John Putnam Chapin (April 21, 1810 - June 27, 1864) served as the 10th Mayor of Chicago, Illinois (1846–1847) for the Whig Party.

Chapin left his hometown to enter the mercantile business in Haverhill, New Hampshire before moving to Chicago in 1832. In Chicago he became a member of the wholesale and retail merchants firm Wadsworth, Dyer & Chapin until it was dissolved in 1843. Following the dissolution of the firm, Chapin joined the Canal Boat Transportation Company. He was a founding member of the Chicago Board of Trade, and served several terms as its vice president.

From 1844 to 1845, Chapin served a single term as Chicago alderman from the 1st ward.

In 1846, Chapin ran for mayor of Chicago as a Whig against Democratic nominee Charles Follansbee and Liberty Party nominee Philo Carpenter, winning the office with just over 55% of the vote.
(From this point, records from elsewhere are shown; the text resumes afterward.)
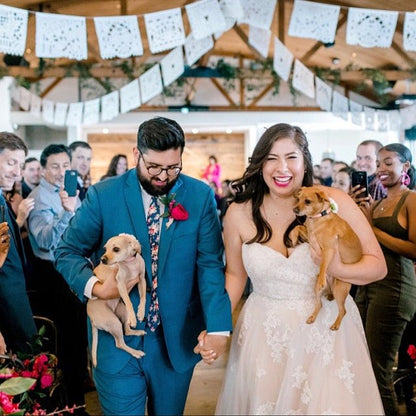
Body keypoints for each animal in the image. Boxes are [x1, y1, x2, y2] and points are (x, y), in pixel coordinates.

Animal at [87, 234, 147, 368]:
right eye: (105, 249)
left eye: (116, 249)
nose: (102, 259)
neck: (130, 263)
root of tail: (92, 319)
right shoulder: (121, 285)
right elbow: (129, 301)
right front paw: (134, 318)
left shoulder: (141, 279)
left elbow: (143, 297)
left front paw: (140, 313)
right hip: (114, 322)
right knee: (120, 344)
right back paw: (136, 352)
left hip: (122, 313)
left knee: (127, 331)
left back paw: (137, 332)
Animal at [290, 187, 360, 330]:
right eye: (298, 199)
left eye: (307, 201)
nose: (295, 210)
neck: (317, 219)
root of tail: (331, 290)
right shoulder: (309, 237)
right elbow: (298, 227)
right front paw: (293, 237)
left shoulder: (329, 250)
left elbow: (323, 264)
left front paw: (322, 277)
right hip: (317, 288)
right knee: (320, 304)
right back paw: (312, 317)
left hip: (339, 288)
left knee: (343, 310)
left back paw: (336, 325)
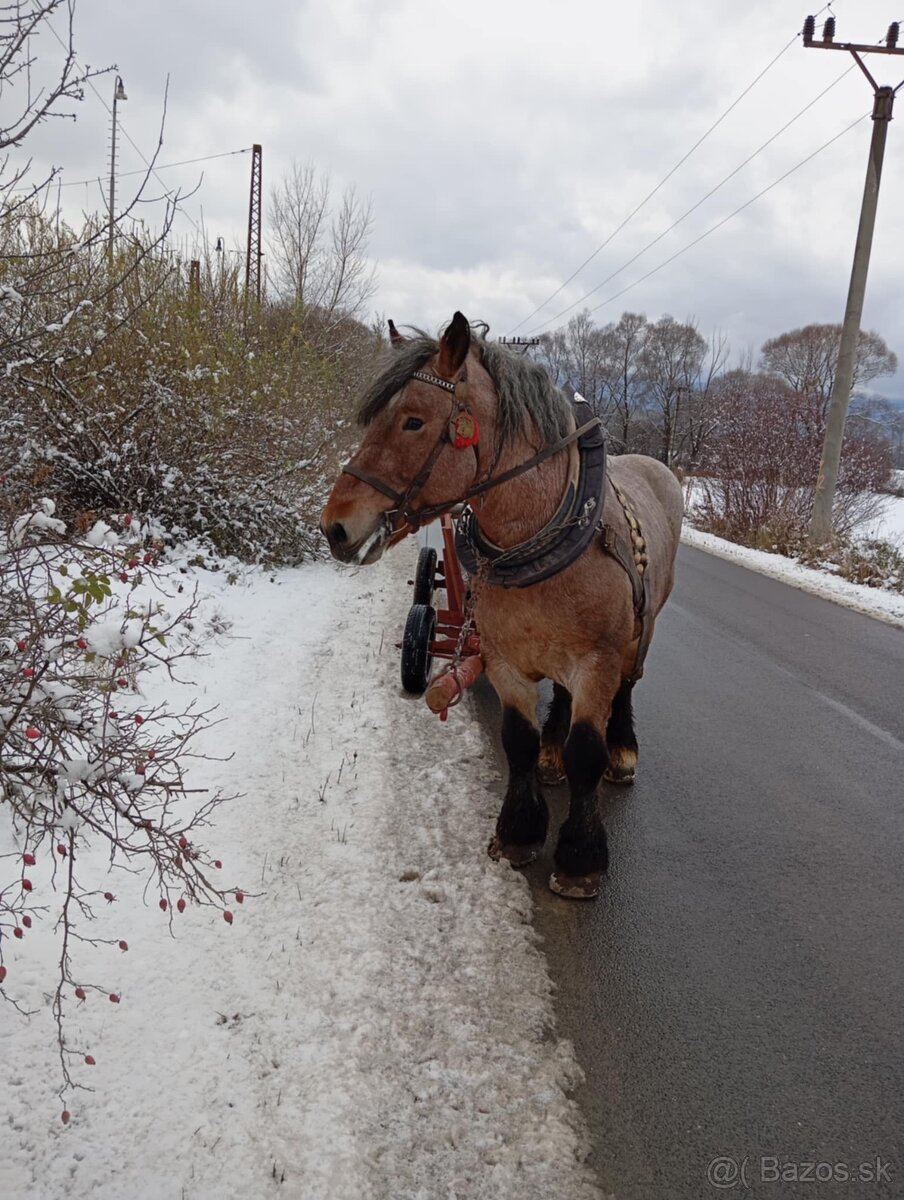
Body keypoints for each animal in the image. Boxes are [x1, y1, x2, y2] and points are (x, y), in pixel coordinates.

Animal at [321, 314, 681, 897]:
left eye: (413, 421)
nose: (334, 526)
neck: (543, 531)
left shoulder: (596, 663)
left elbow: (587, 752)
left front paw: (579, 859)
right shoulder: (505, 659)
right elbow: (518, 742)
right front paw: (518, 832)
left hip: (642, 629)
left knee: (630, 683)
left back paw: (623, 749)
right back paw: (552, 753)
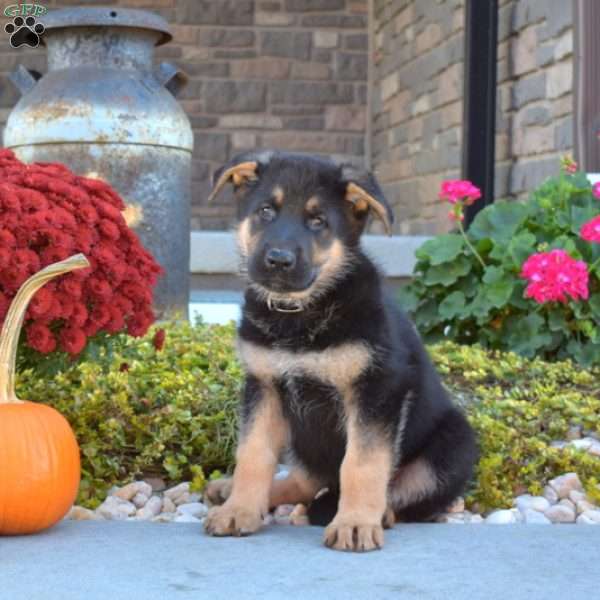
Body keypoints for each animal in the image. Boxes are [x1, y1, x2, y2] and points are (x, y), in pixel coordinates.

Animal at [204, 151, 476, 552]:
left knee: (409, 493)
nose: (279, 260)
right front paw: (239, 510)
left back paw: (380, 514)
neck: (298, 313)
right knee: (304, 480)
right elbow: (253, 454)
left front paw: (355, 522)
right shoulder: (263, 386)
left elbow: (362, 464)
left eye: (318, 222)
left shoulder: (377, 390)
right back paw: (232, 492)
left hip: (453, 446)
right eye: (266, 211)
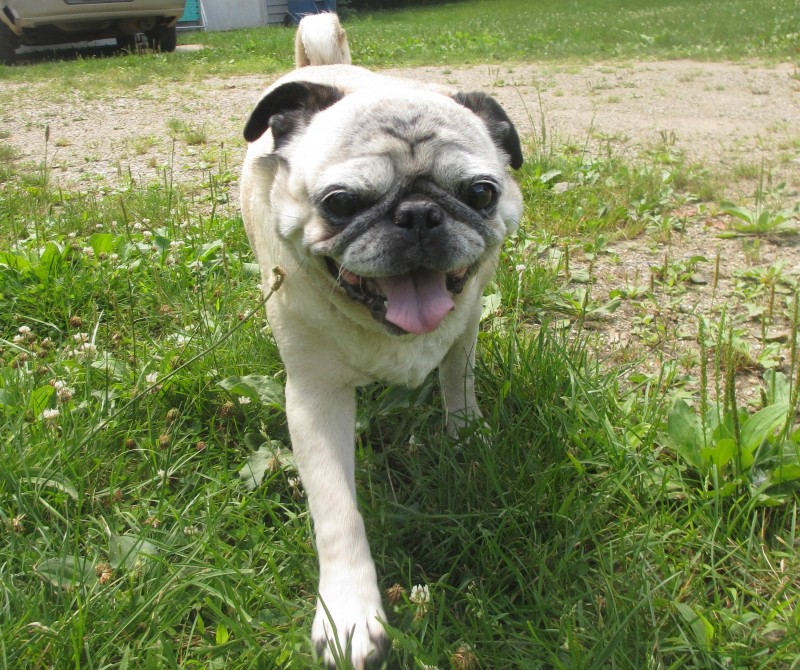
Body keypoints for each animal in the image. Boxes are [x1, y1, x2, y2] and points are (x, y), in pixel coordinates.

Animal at [238, 13, 524, 668]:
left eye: (481, 193)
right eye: (340, 203)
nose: (418, 213)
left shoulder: (466, 327)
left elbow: (458, 384)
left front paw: (466, 436)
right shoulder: (313, 399)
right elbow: (336, 511)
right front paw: (349, 610)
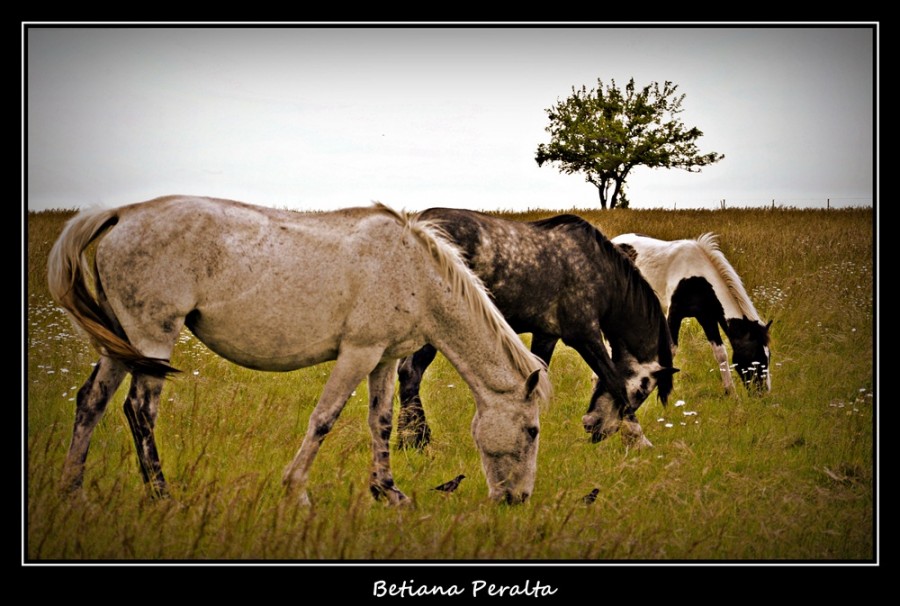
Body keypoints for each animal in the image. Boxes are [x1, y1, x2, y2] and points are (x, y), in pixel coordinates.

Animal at [51, 197, 556, 506]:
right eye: (532, 431)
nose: (517, 500)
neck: (414, 271)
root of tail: (122, 214)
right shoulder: (358, 353)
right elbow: (324, 420)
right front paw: (297, 492)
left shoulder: (384, 358)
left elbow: (381, 422)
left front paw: (388, 492)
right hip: (152, 337)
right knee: (139, 410)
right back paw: (161, 495)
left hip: (123, 342)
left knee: (91, 402)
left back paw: (73, 491)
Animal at [398, 209, 680, 452]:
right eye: (643, 390)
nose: (593, 427)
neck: (600, 270)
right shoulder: (585, 336)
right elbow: (615, 382)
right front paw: (639, 439)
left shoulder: (547, 336)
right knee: (411, 372)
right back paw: (416, 440)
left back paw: (408, 440)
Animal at [612, 230, 772, 396]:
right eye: (755, 356)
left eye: (769, 357)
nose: (763, 393)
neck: (696, 278)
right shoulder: (674, 314)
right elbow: (670, 350)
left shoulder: (707, 317)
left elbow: (721, 353)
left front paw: (731, 393)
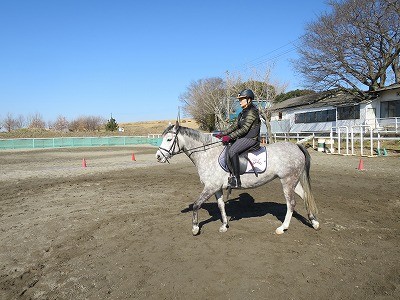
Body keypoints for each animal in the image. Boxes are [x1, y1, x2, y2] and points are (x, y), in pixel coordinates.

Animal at [155, 120, 320, 236]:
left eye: (169, 140)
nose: (158, 157)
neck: (207, 154)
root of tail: (296, 146)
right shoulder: (217, 188)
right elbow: (221, 205)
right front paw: (224, 225)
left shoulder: (210, 187)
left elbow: (197, 204)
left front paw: (195, 228)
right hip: (294, 181)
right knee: (305, 197)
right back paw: (314, 222)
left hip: (287, 181)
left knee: (291, 203)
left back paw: (282, 228)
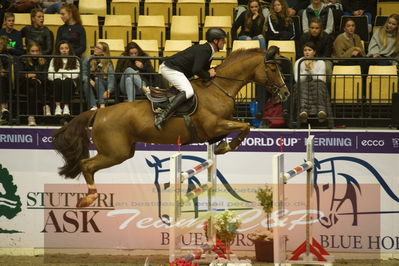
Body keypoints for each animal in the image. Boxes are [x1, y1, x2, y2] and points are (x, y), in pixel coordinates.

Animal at [52, 47, 290, 207]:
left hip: (123, 152)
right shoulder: (214, 125)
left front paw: (222, 146)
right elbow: (244, 127)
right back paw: (89, 198)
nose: (286, 93)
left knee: (86, 165)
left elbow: (241, 127)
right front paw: (227, 147)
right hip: (115, 153)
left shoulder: (217, 129)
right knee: (86, 165)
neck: (219, 88)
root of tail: (98, 112)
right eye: (271, 68)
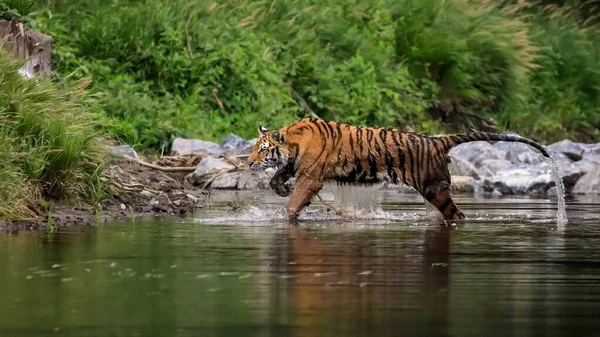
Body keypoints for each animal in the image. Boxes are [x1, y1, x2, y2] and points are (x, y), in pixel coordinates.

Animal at [246, 118, 552, 223]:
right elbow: (278, 177)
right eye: (254, 148)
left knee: (456, 214)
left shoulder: (311, 177)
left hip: (433, 187)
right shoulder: (295, 167)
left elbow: (295, 202)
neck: (293, 141)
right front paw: (280, 188)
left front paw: (283, 215)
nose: (248, 162)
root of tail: (437, 139)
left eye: (262, 149)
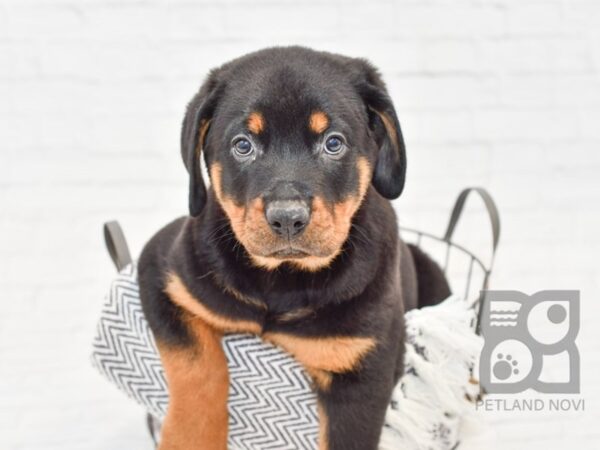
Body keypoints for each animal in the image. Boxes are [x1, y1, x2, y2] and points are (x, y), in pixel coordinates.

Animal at [139, 46, 450, 450]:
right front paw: (189, 437)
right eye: (243, 145)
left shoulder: (364, 371)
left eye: (333, 143)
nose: (287, 218)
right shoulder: (164, 276)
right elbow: (196, 365)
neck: (282, 281)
Following his term as Mayor, Chapin was elected to the city council in 1859. In 1861, he was nominated by the Union ticket for the office of Commissioner of Public Works. Since Chapin was a staunch Republican, he declined the nomination as he felt it was a mischievous move on the part of the Democrats.

He died in Chicago on June 27, 1864, and was buried at Graceland Cemetery.